TEXT SHOWN.
[30186] in North American Network Operators' Group
Re: exchange point media
daemon@ATHENA.MIT.EDU (Richard A. Steenbergen)
Mon Jul 17 17:26:01 2000
Date: Mon, 17 Jul 2000 17:16:31 -0400 (EDT)
From: "Richard A. Steenbergen" <ras@e-gerbil.net>
To: Mikael Abrahamsson <swmike@swm.pp.se>
Cc: nanog@nanog.org
Message-ID: <Pine.BSF.4.21.0007171707340.95155-100000@overlord.e-gerbil.net>
MIME-Version: 1.0
Content-Type: TEXT/PLAIN; charset=US-ASCII
Errors-To: owner-nanog-outgoing@merit.edu
On Mon, 17 Jul 2000, Mikael Abrahamsson wrote:
> We had a discussion here a while back about exchange point media. The
> outcome was that Gigabit ethernet vendors do support jumbo frames and
> that the MTU disadvantage GE has could be overcome.
>
> Now, imagine the following scenario:
>
> We connect a router (router1)to this fictous exchange point running
> (gig)ethernet. This router does support jumbo frames and has a 8k MTU.
>
> Somewhere else on the exchange point is another router (router2), also
> connected to the same broadcast domain. This router does NOT support jumbo
> frames but has the standard 1500 MTU.
>
> What happens if router1 tries to send a packet to router2 which is
> 1500 MTU? It thinks it's perfectly valid to send an 8k packet. (PMTUd
> won't work here, we're talking layer2).
Correct, Silent L2 discard, giant frame...
> My other guess is that if the switch in between (we're probably not
> talking point-to-point-links here because this is an exchange point,
> right?) is layer3-aware (as most are today) it could/would fragment the
> packet or give a needtofrag-ICMP to the originator IP. Will any switch
> today do this? What vendors do this? (I have been told that the old DEC
> Gigaswitches will do this between FDDI and FastEth, it will fragment the
> IP packet if neccessary).
A Foundry BigIron doing L3 should, exactly as if it was a router and not a
switch, I believe. At that point there is no real technical distinction
between it and a router with lots of ethernet ports however. I'm not aware
of any exchanges doing L3...

RECORDED INFORMATION.
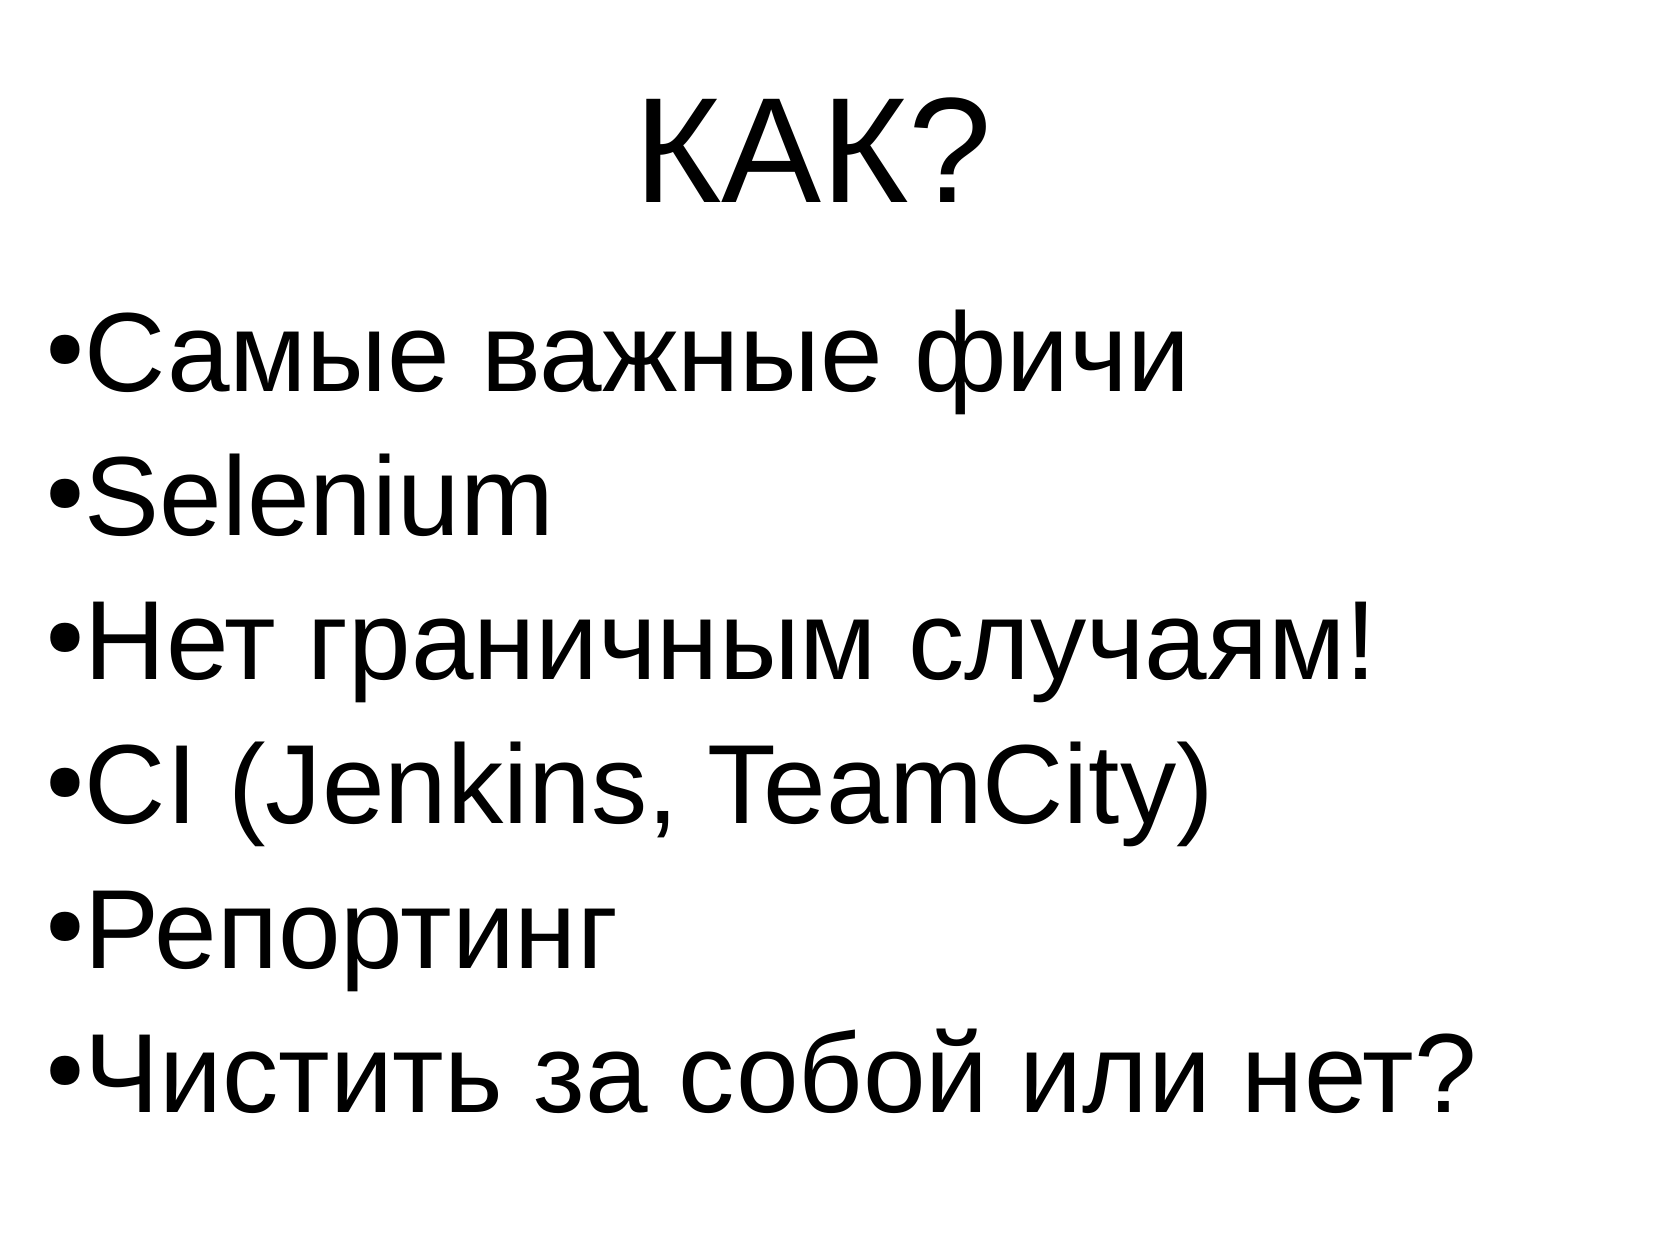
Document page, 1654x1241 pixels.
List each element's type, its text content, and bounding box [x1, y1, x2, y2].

title КАК? [121, 67, 1505, 263]
text_box Самые важные фичи Selenium Нет граничным случаям! CI (Jenkins, TeamCity) Репортинг Чистить за собой или нет? [30, 263, 1636, 1241]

YOUR TASKS.
[1] According to the exchange point post, what MTU does router1 have?
[2] Please write out the part of the exchange point post starting with "Mon Jul 17 17:26:01" and going on through "could be overcome.", switching "vendors" to "manufacturers".
[3] Render this sentence from the exchange point post in Spanish: "At that point there is no real technical distinction between it and a router with lots of ethernet ports however."

ANSWERS TO EACH TASK.
[1] An 8k MTU.

[2]
Mon Jul 17 17:26:01 2000
Date: Mon, 17 Jul 2000 17:16:31 -0400 (EDT)
From: "Richard A. Steenbergen" <ras@e-gerbil.net>
To: Mikael Abrahamsson <swmike@swm.pp.se>
Cc: nanog@nanog.org
Message-ID: <Pine.BSF.4.21.0007171707340.95155-100000@overlord.e-gerbil.net>
MIME-Version: 1.0
Content-Type: TEXT/PLAIN; charset=US-ASCII
Errors-To: owner-nanog-outgoing@merit.edu
On Mon, 17 Jul 2000, Mikael Abrahamsson wrote:
> We had a discussion here a while back about exchange point media. The
> outcome was that Gigabit ethernet manufacturers do support jumbo frames and
> that the MTU disadvantage GE has could be overcome.

[3] Sin embargo, en ese punto no hay una distinción técnica real entre él y un router con muchos puertos Ethernet.